On ne rigole pas avec l'inspecteur du travail, qui a des pouvoirs assez élargis dans le cadre de sa mission de contrôle. Prenez donc sa visite au sérieux, à défaut de quoi, vous risquez de passer par la « case amende / prison ».
Ah ! Les visites de l'inspecteur du travail...
C'est comme l'Arlésienne, vous en aviez souvent entendu parler mais l'inspecteur n'avait jamais pointé ne serait-ce que le bout de son doigt à la porte de votre entreprise.
Mais là, ça y est. Avec la rentrée, votre inspecteur a lui aussi repris du service, frais et reposé après ses vacances, et vous vous trouvez sur le chemin de sa tournée. Sa visite est prévue pour la semaine prochaine, vous avez reçu son courrier, dans lequel il vous demande de préparer un certain nombre de documents pour qu'il puisse les consulter.
Et même si vous pensez que certaines pièces qu'il souhaite voir ne sont pas très pertinentes, préparez-les quand même, à défaut de quoi vous risquer des poursuites pénales.
Si, si.
Le simple fait de ne pas présenter un document est déjà un obstacle
C'est ce qui est arrivé à la directrice d'un hôtel, reconnue coupable d'obstacle aux fonctions d'inspecteur du travail, pour n'avoir pas produit le décompte horaire des salariés sur un mois donné, et condamnée à 3.500 euros d'amende.
NOTEZ-LE
L'obstacle aux fonctions d'inspecteur ou de contrôleur du travail est un délit pénal jugé par le tribunal correctionnel. En tant qu'employeur, vous encourrez une peine pouvant aller jusqu'à un an de prison et 3.700 euros d'amende (Code du travail, art.

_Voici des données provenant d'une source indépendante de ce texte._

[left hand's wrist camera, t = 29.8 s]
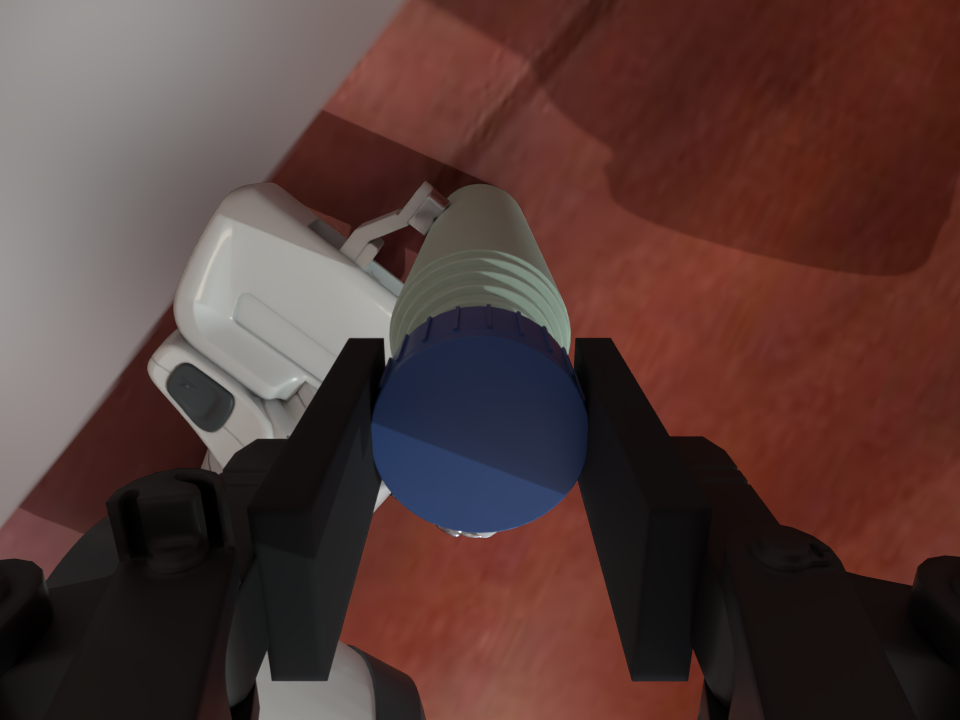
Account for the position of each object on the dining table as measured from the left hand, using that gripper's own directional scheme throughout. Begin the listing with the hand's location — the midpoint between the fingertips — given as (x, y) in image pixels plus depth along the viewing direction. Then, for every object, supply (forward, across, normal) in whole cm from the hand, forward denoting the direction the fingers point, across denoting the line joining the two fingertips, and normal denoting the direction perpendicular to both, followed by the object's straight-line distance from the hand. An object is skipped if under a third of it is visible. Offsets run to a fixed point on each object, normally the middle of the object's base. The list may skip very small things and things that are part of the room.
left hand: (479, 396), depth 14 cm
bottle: (+23, 0, 0) cm, 23 cm away
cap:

L. 8114-1).
En effet, pour les juges, le simple fait de ne pas communiquer à l'inspecteur les documents qu'il demande, sans pour autant s'opposer ouvertement au bon déroulement de sa mission, suffit à constituer le délit.
La directrice avait pourtant avancé deux arguments pour s'exonérer de sa responsabilité :
- elle avait donné à l'inspecteur les plannings de travail qui équivalaient, selon elle, au décompte horaire, puisqu'il suffisait à l'inspecteur de calculer les heures selon le planning ;
- seul son adjoint devait être mis en cause du fait de la mise en place d'une délégation de pouvoirs.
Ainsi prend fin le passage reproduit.